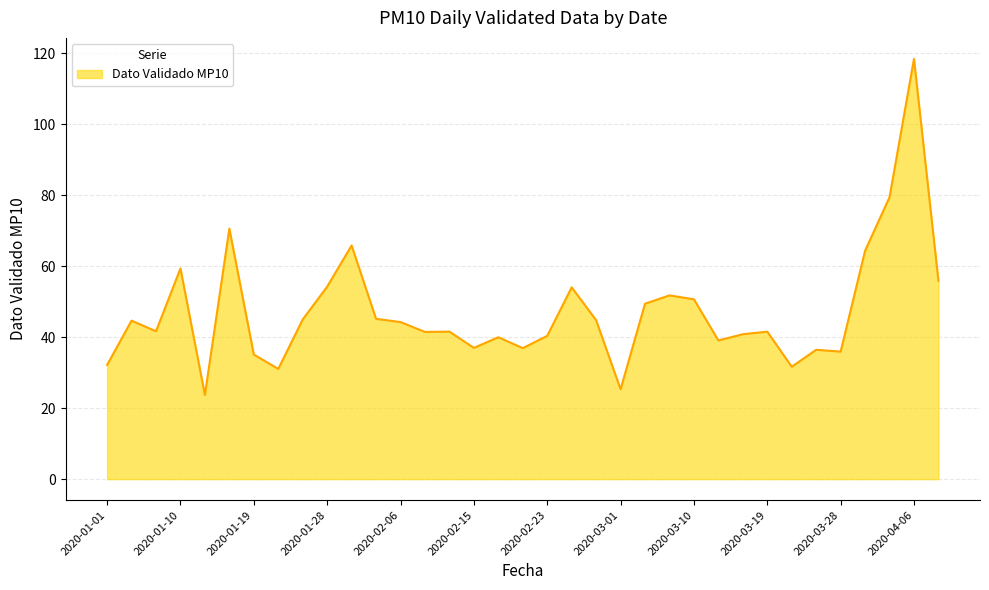

What is the difference between the maximum and minimum values?

94.7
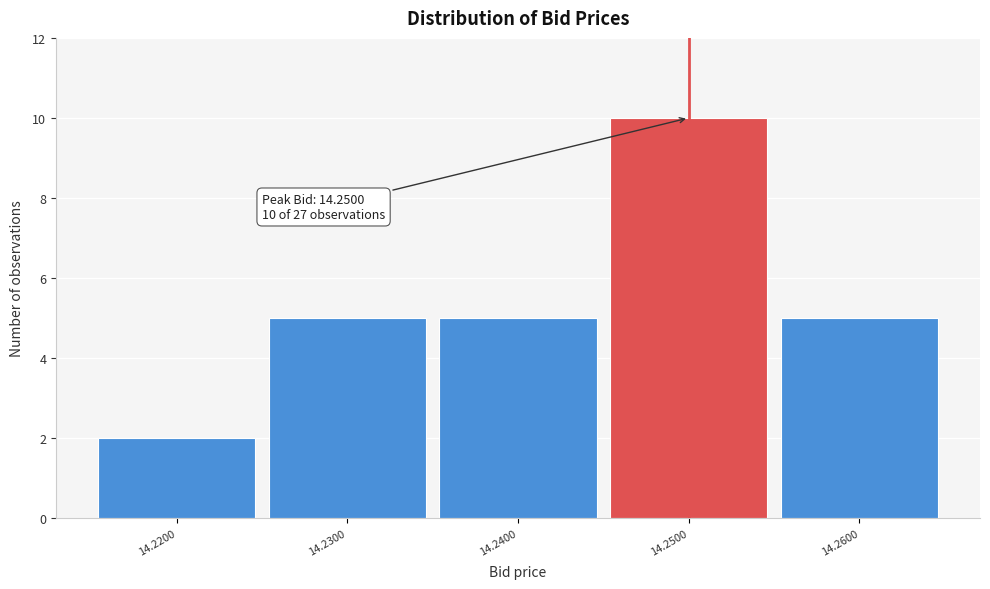

Reading left to right, transcribe all the data shown in this chart.

14.2200=2	14.2300=5	14.2400=5	14.2500=10	14.2600=5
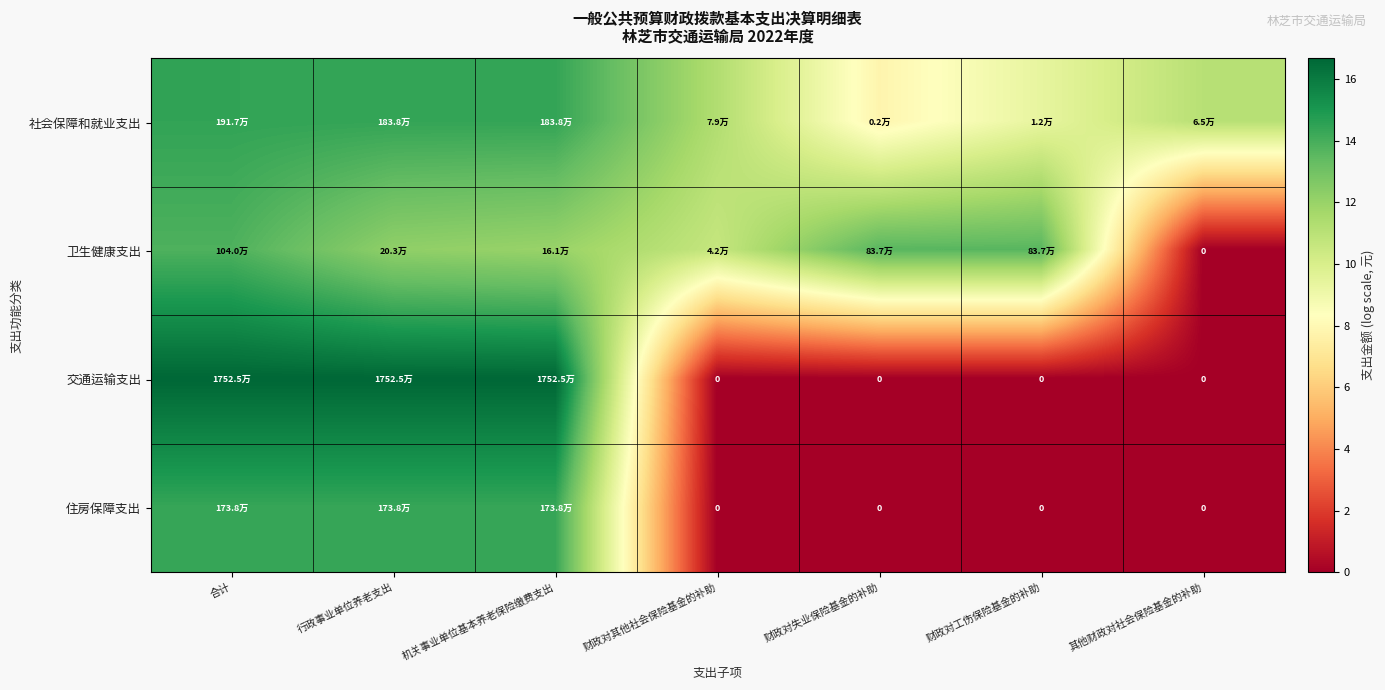

What is the total value across all series at 合计?

59.4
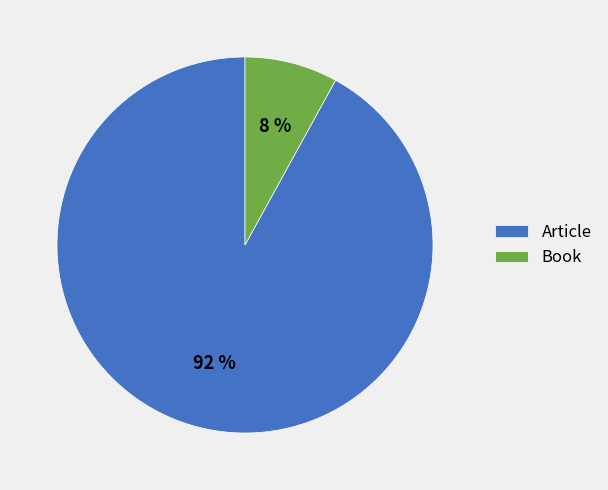

Which slice is the largest?

Article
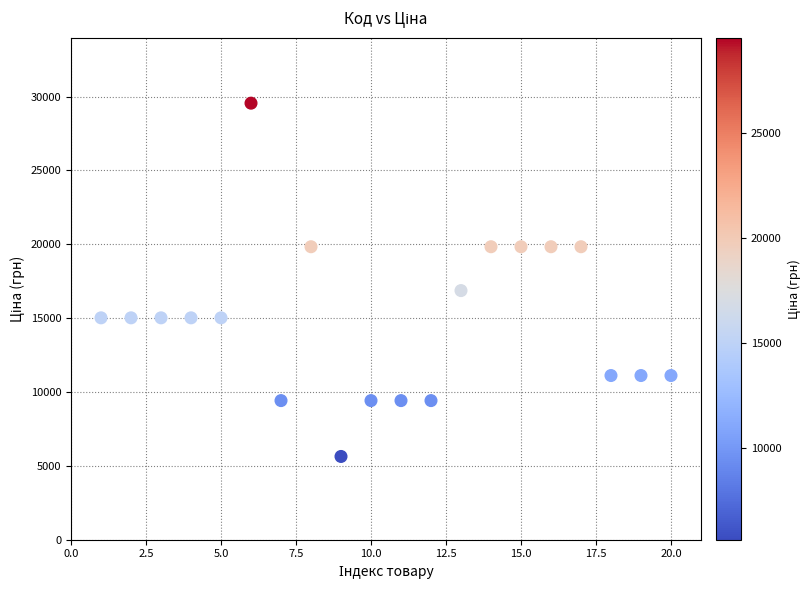

What Y value in the scatter plot is closest to 17592?

16863.2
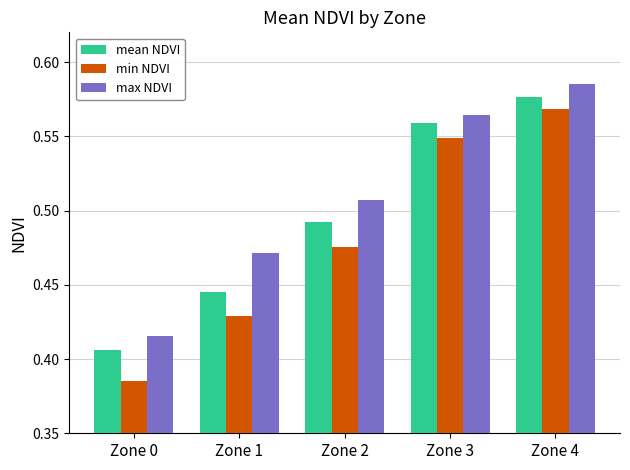

Which category has the lowest value in the mean NDVI series?

Zone 0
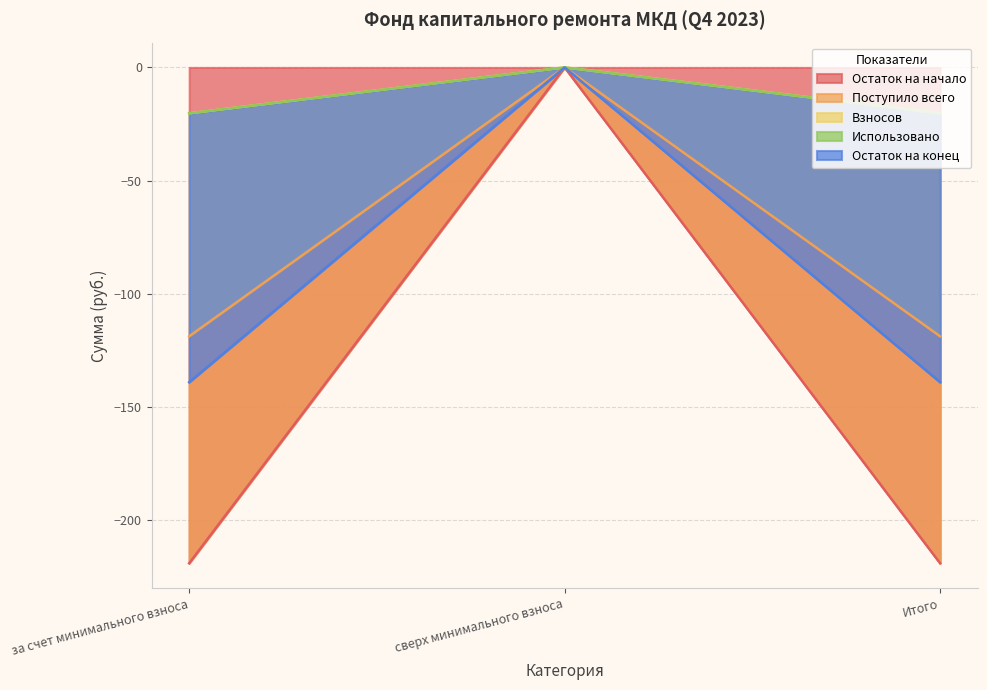

Between за счет минимального взноса and сверх минимального взноса, which series saw the biggest shift?

Остаток на начало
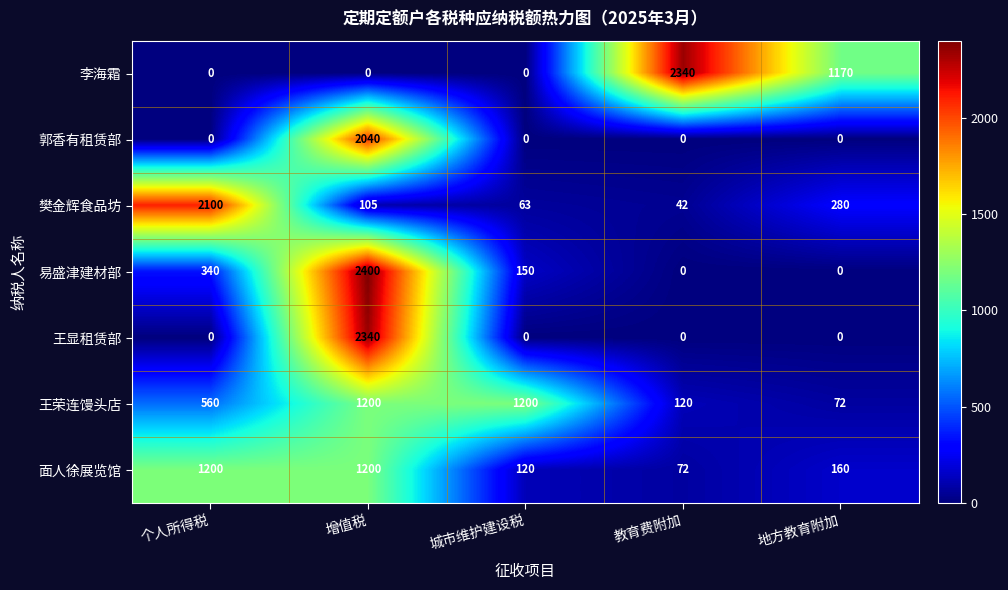

True or false: 王显租赁部 has a value of 0 at 个人所得税.

True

- **JOB**:
Sift the records above: which lines contain the word "series"? Copy each of those lines in full.

- **RESPONSE AREA**:
What is the total value across all series at 合计?
Which category has the lowest value in the mean NDVI series?
Between за счет минимального взноса and сверх минимального взноса, which series saw the biggest shift?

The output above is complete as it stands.